Others have cited additional important characteristics of bank-like financial intermediaries, but in our view these seem less important. For example, the maturity of the loan contracts is typically longer than the maturity of the debt on the liability side of the balance sheet, but that is essentially the third point above. Also, Boyd and Prescott (1986) assert that financial intermediaries lend to agents whose information set may be different from their own, in particular, would-be borrowers have private information concerning their own credit risk. Although this suggests a clear role for intermediaries, it is not clear that this is a necessary condition.

Empirical observation is the basis for the statement that intermediaries involve large number of agents on each side of the balance sheet and also for the view that the nature of the securities issued to borrowers and lenders are different. On the liability side of the balance sheet, intermediaries often issue a particular security to households, demand deposits, securities that serve as a medium of exchange. On the asset side of the balance sheet, bank loans are not the same as corporate bonds. Moreover, the structure of the bank loans does not mirror the bank’s obligations in the form of deposits. Financial intermediaries with the above characteristics correspond most closely to commercial banks, savings and loans, and similar institutions. But, securitization vehicles and conduits also satisfy the above definition, blurring the distinction between intermediated finance and direct finance, a topic we return to below.
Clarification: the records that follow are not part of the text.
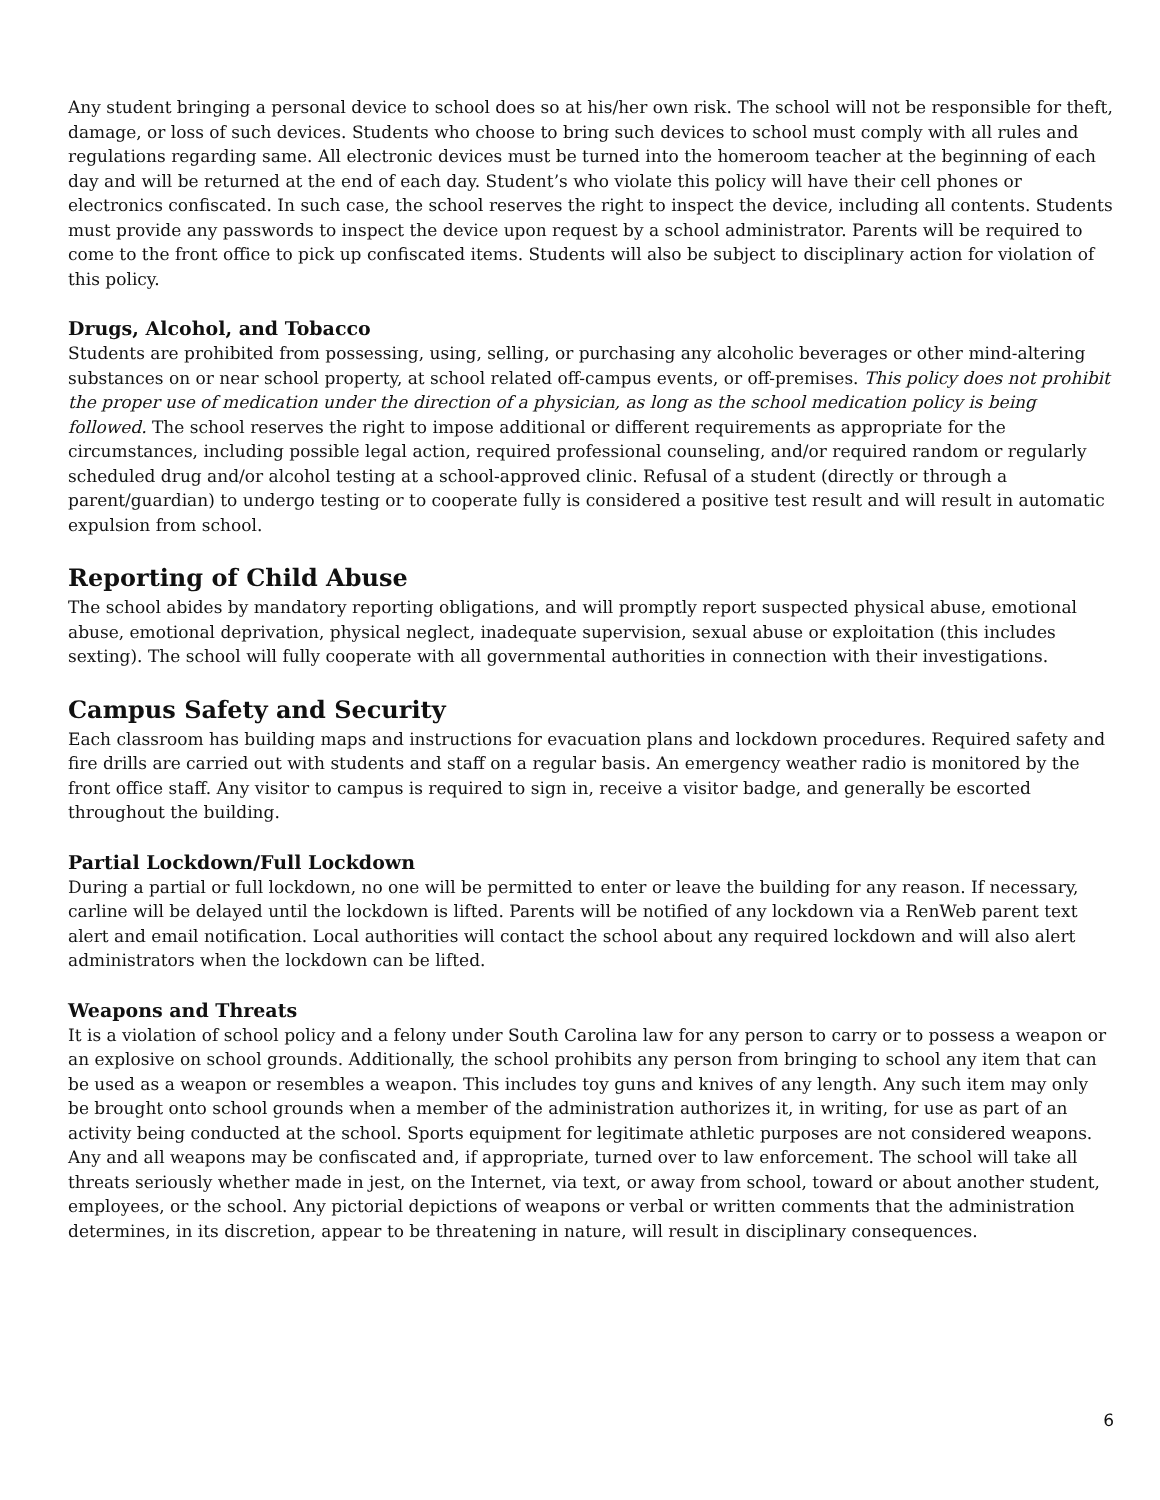Any student bringing a personal device to school does so at his/her own risk. The school will not be responsible for theft, damage, or loss of such devices. Students who choose to bring such devices to school must comply with all rules and regulations regarding same. All electronic devices must be turned into the homeroom teacher at the beginning of each day and will be returned at the end of each day. Student’s who violate this policy will have their cell phones or electronics confiscated. In such case, the school reserves the right to inspect the device, including all contents. Students must provide any passwords to inspect the device upon request by a school administrator. Parents will be required to come to the front office to pick up confiscated items. Students will also be subject to disciplinary action for violation of this policy.
Drugs, Alcohol, and Tobacco
Students are prohibited from possessing, using, selling, or purchasing any alcoholic beverages or other mind-altering substances on or near school property, at school related off-campus events, or off-premises. This policy does not prohibit the proper use of medication under the direction of a physician, as long as the school medication policy is being followed. The school reserves the right to impose additional or different requirements as appropriate for the circumstances, including possible legal action, required professional counseling, and/or required random or regularly scheduled drug and/or alcohol testing at a school-approved clinic. Refusal of a student (directly or through a parent/guardian) to undergo testing or to cooperate fully is considered a positive test result and will result in automatic expulsion from school.
Reporting of Child Abuse
The school abides by mandatory reporting obligations, and will promptly report suspected physical abuse, emotional abuse, emotional deprivation, physical neglect, inadequate supervision, sexual abuse or exploitation (this includes sexting). The school will fully cooperate with all governmental authorities in connection with their investigations.
Campus Safety and Security
Each classroom has building maps and instructions for evacuation plans and lockdown procedures. Required safety and fire drills are carried out with students and staff on a regular basis. An emergency weather radio is monitored by the front office staff. Any visitor to campus is required to sign in, receive a visitor badge, and generally be escorted throughout the building.
Partial Lockdown/Full Lockdown
During a partial or full lockdown, no one will be permitted to enter or leave the building for any reason. If necessary, carline will be delayed until the lockdown is lifted. Parents will be notified of any lockdown via a RenWeb parent text alert and email notification. Local authorities will contact the school about any required lockdown and will also alert administrators when the lockdown can be lifted.
Weapons and Threats
It is a violation of school policy and a felony under South Carolina law for any person to carry or to possess a weapon or an explosive on school grounds. Additionally, the school prohibits any person from bringing to school any item that can be used as a weapon or resembles a weapon. This includes toy guns and knives of any length. Any such item may only be brought onto school grounds when a member of the administration authorizes it, in writing, for use as part of an activity being conducted at the school. Sports equipment for legitimate athletic purposes are not considered weapons. Any and all weapons may be confiscated and, if appropriate, turned over to law enforcement. The school will take all threats seriously whether made in jest, on the Internet, via text, or away from school, toward or about another student, employees, or the school. Any pictorial depictions of weapons or verbal or written comments that the administration determines, in its discretion, appear to be threatening in nature, will result in disciplinary consequences.
6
There are a number of issues in studying intermediation that are perhaps unique, compared to other areas of finance. First, there are issues of data. While governments often collect an enormous amount of data about banks, for example, in the U.S. there are the Call Reports that provide a massive amount of accounting information about commercial banks, there is a lack of price data. Thus, unlike other areas of finance, there is an almost embarrassing lack of essential information, prices of loans, of secondary loan sales, and so on. Researchers have been creative in finding data, however, as we discuss below. Other periods of history have also been intensively studied. Apparently, more so than other areas of finance, research in financial intermediation is intimately linked with economic history. In addition, other countries offer rich laboratories as banking systems vary across countries to a significant degree.

Second, in the study of financial intermediation, institutions, regulations, and laws are important.

Banking systems have been influenced by laws and regulations for hundreds of years and it is difficult to make progress on many issues without understanding the enormous variation in banking system structures across countries and time, which is due to these laws and regulations. This is most apparent in the variety of industrial organization of banking systems around the world and through history. This variation is just beginning to be exploited by researchers and seems a likely area for further work.

Finally, intermediation is in such a constant state of flux that it is not much of an exaggeration to say that many researchers in financial intermediation do not realize that they are engaged in economic history. It is a challenge to determine whether there are important features of intermediation that remain constant across time, or whether intermediation is being fundamentally altered by securitization, loan sales, credit derivatives, and other recent innovations.

The paper proceeds as follows. We begin in Section II by discussing evidence on the uniqueness of banks and theories that seek to motivate the existence and structure of these financial intermediaries.

Key issues include monitoring or evaluating borrowers, providing consumption smoothing and other types of liquidity, combining lending and liquidity provision as a commitment mechanism, and the coexistence of banks and markets.